Your assignment:
How many lines in the records below hold the string "https"? Answer with the number alone.

Records from a dataset
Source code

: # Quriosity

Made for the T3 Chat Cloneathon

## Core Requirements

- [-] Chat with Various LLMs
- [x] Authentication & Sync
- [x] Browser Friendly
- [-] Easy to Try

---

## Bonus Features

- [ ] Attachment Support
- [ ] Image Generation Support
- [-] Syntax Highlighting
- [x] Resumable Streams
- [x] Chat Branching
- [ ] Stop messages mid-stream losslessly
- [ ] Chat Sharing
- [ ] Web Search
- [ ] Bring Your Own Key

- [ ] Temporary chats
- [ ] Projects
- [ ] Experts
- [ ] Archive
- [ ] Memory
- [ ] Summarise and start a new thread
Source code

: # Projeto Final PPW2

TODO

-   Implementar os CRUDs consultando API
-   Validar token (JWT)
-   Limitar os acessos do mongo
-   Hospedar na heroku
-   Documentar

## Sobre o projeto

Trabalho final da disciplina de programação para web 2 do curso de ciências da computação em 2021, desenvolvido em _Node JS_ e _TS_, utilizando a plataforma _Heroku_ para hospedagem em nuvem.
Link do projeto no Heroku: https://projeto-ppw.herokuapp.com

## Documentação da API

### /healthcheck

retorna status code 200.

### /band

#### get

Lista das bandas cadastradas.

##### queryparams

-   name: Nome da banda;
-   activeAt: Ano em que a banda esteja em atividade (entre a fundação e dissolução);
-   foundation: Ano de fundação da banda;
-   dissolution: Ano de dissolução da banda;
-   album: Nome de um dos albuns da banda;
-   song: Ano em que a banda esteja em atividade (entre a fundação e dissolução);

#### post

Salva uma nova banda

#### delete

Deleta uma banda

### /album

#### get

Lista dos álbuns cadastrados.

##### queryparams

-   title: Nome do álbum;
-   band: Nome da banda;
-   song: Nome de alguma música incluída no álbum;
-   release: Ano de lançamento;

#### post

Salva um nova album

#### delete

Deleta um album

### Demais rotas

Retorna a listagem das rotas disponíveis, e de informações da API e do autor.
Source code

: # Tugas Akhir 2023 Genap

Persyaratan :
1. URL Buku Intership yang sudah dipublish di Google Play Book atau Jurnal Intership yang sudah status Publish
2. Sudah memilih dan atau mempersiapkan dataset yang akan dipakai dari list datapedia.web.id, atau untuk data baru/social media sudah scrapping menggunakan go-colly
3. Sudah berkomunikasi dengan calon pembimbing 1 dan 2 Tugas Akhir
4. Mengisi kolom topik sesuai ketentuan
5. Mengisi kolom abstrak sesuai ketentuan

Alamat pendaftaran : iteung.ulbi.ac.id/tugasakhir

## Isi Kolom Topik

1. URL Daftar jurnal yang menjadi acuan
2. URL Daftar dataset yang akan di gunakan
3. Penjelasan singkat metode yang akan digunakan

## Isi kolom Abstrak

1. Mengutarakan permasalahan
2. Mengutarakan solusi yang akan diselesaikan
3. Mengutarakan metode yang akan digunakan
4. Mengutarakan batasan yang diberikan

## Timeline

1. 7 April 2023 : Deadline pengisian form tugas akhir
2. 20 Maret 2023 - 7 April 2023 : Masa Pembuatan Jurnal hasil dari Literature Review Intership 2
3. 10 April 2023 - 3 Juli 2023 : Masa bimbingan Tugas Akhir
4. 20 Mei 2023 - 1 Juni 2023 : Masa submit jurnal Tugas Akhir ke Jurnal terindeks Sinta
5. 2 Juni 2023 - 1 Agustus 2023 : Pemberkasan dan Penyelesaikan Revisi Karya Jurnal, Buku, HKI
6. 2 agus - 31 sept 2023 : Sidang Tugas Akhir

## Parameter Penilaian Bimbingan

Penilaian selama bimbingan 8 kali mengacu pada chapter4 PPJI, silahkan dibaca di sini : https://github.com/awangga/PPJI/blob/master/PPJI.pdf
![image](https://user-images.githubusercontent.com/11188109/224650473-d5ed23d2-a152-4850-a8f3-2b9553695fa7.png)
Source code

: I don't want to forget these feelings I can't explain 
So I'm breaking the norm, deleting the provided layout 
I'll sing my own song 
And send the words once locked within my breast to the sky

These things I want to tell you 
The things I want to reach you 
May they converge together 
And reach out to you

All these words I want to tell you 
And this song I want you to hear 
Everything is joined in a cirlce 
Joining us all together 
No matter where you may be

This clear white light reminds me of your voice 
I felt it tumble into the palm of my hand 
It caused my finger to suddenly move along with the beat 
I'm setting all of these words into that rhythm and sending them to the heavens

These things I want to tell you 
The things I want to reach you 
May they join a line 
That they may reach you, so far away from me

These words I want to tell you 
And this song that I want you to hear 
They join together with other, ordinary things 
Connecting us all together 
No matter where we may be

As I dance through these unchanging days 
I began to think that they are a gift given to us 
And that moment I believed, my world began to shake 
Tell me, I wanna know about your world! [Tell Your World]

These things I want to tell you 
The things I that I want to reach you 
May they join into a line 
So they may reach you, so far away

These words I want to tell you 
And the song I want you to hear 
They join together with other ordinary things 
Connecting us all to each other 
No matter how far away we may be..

Response to the exercise:
3